Future Cases Before Five-Member Board Not All Rosy for Employers With Possible Vacancies and Recusals
The GC memorandum to all regional offices will likely lead to overturning some of the sweeping decisions of the Obama-Board. However, reexamination of these precedents will be highly dependent on the specific case and the composition of the five-member Board deciding the case.
In October, 2017, the Senate confirmed William Emanuel, the second Trump nominee to the Board, giving the Board a Republican 3-2 majority for the first time since 2007. However, Chairman Miscimarra’s term expires on December 16, 2017, at which point there will be a 2-2 split by party lines until that vacancy is filled.
To complicate matters further, Board Member Emanuel has committed to recusing himself for two years following his appointment to the NLRB in all cases in which his former firm, Littler Mendelson, or his own former clients are a party or represent a party in a case before the Board. On November 21, 2017, at the request of Senator Elizabeth Warren (D-Mass), Board Member Emanuel provided two recusal lists: (1) his former clients at Littler Mendelson; and (2) cases currently pending before the Board in which Littler Mendelson is a legal representative.
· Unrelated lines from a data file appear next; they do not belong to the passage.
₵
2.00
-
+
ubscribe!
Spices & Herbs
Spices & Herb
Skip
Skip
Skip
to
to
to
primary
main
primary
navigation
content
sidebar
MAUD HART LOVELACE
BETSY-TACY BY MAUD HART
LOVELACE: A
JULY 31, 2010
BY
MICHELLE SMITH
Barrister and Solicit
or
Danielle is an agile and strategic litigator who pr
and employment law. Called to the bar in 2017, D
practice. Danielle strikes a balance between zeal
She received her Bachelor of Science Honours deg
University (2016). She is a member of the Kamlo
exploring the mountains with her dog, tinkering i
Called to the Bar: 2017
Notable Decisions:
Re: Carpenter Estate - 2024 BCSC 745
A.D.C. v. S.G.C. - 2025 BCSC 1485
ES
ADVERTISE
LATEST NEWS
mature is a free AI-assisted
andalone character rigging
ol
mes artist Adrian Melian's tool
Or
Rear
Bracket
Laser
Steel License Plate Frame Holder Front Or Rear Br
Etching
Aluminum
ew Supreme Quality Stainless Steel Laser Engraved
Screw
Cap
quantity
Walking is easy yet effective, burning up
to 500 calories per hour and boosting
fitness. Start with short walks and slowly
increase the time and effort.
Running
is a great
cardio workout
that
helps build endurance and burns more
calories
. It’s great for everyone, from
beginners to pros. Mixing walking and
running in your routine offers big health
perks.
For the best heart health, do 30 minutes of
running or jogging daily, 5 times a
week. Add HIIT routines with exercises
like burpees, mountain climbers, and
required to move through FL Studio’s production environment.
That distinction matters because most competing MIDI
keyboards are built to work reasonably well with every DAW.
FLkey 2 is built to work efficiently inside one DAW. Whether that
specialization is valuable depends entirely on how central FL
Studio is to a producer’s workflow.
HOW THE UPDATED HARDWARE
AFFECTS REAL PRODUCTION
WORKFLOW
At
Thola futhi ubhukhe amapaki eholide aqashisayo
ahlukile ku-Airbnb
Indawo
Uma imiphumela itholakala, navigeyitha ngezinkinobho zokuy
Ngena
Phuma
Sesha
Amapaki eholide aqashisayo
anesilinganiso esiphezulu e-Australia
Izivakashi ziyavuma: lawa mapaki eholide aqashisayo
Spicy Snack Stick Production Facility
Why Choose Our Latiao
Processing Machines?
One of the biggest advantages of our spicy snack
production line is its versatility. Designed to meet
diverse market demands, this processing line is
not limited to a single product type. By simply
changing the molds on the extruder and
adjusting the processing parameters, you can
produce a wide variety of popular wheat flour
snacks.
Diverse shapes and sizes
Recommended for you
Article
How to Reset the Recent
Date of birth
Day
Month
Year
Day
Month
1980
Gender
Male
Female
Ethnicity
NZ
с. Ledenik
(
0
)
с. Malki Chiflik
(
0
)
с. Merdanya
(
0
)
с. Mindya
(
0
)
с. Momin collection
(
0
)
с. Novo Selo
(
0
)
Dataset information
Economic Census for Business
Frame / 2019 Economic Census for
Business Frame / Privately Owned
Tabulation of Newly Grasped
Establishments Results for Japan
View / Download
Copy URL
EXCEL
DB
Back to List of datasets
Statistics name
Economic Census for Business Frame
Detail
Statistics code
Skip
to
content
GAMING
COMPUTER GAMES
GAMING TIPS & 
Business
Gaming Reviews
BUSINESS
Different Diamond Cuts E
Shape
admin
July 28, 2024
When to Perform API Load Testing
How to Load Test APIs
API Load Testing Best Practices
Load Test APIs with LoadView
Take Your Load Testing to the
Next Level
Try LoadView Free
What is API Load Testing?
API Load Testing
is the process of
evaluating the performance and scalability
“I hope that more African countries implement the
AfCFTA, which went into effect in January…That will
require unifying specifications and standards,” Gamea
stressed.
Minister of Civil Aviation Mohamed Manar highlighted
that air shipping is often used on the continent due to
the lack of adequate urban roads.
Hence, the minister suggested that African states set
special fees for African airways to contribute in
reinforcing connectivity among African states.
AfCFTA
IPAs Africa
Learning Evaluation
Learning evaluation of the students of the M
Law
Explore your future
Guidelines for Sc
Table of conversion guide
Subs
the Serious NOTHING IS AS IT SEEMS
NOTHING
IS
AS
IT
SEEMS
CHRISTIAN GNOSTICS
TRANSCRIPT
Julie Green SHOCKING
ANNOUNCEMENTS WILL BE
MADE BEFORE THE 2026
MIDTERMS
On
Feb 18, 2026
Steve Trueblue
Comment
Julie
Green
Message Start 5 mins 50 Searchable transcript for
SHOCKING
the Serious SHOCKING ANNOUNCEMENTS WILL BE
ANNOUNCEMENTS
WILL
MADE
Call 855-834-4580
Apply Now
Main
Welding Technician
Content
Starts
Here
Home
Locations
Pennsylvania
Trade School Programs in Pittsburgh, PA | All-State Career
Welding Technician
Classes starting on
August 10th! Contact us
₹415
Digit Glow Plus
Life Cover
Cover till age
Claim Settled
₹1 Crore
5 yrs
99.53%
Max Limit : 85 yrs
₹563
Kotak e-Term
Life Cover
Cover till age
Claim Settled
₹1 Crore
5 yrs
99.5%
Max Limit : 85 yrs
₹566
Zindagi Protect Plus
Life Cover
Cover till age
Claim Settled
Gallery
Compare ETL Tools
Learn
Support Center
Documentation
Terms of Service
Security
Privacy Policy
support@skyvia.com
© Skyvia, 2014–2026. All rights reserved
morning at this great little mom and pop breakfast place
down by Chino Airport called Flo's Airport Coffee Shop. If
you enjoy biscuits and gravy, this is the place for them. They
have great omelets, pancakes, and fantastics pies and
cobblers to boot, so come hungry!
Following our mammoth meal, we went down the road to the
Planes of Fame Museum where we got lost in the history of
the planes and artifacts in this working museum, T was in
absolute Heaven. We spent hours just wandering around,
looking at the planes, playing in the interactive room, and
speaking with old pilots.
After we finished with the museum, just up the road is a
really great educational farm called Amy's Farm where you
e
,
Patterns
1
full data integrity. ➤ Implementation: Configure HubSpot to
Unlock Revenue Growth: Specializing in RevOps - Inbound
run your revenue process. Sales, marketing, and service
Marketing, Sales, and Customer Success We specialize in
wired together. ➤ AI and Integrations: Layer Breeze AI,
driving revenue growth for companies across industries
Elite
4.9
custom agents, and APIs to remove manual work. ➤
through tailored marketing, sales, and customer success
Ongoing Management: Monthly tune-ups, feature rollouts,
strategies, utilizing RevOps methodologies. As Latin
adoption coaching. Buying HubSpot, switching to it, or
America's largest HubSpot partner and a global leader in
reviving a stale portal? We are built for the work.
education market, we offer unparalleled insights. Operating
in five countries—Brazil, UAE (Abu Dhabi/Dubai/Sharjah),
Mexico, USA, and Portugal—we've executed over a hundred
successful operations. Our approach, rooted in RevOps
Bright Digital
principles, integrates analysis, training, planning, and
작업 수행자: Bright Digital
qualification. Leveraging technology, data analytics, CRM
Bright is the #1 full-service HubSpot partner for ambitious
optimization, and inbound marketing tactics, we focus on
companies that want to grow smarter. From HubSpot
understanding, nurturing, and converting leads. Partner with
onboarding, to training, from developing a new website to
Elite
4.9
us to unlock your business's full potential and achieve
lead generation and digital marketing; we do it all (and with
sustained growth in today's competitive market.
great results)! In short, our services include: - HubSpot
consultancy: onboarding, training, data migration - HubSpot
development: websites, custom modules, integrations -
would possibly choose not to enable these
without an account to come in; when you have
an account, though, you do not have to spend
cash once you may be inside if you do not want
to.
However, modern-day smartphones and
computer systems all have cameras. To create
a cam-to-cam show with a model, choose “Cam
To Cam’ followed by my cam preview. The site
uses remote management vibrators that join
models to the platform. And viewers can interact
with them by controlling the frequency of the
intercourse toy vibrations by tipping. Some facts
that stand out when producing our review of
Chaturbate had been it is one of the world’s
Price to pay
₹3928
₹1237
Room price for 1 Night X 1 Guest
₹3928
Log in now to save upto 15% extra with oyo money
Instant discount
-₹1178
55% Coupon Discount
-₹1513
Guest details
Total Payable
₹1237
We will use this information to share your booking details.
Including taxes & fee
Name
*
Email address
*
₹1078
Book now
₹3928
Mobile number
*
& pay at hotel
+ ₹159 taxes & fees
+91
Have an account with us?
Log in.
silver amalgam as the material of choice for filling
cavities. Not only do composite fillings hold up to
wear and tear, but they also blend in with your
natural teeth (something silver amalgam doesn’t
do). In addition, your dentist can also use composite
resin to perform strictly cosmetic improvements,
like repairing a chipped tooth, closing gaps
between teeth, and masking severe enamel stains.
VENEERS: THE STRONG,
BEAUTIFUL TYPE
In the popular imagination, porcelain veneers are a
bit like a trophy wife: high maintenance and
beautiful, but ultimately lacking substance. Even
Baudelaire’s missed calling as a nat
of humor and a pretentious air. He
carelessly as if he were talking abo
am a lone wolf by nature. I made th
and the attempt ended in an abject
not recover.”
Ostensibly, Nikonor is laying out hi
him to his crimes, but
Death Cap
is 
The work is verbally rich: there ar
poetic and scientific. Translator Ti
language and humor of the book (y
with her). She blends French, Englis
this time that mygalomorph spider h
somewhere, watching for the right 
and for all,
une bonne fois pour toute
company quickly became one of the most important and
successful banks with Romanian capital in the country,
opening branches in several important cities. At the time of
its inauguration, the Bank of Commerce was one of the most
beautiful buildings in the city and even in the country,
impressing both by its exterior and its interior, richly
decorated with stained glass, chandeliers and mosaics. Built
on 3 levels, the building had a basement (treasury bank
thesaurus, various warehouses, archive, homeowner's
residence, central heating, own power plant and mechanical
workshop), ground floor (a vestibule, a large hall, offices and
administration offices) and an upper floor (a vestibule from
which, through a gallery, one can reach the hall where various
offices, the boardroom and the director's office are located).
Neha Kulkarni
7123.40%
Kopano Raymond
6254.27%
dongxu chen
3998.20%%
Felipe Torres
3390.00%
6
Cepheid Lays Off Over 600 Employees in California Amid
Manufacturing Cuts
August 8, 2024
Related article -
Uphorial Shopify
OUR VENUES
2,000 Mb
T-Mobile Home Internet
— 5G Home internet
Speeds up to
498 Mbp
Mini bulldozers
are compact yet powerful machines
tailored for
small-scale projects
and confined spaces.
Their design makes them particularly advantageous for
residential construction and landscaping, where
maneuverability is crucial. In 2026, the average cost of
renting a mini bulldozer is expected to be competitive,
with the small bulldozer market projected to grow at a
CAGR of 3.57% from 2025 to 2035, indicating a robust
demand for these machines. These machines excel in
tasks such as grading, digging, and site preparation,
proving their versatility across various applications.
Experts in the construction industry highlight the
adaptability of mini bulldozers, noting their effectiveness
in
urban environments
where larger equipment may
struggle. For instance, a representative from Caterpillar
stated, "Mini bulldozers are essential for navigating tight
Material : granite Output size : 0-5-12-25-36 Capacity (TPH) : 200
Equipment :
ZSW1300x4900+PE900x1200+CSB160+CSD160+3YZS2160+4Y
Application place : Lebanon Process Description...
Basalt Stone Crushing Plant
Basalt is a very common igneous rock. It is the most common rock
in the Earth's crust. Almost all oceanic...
While unions have urged the NLRB to block Board Member Emanuel from deciding other cases involving issues he advocated for/against at his former firm (e.g., class action waivers), at present time, it appears Board Member Emanuel only intends to recuse himself from cases involving (1) and (2) above. Thus, in most cases employers should still face a 3-2 Republican majority as long as Trump fills the anticipated vacancy left by Chairman Miscimarra.